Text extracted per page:
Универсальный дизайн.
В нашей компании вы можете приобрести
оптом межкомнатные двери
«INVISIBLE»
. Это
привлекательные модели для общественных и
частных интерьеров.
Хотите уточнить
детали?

Exercise prompt:
Render the lines of text from the rows above as a numbered list, leaving out any blank lines.

Solved exercise:
1. Универсальный дизайн.
2. В нашей компании вы можете приобрести
3. оптом межкомнатные двери
4. «INVISIBLE»
5. . Это
6. привлекательные модели для общественных и
7. частных интерьеров.
8. Хотите уточнить
9. детали?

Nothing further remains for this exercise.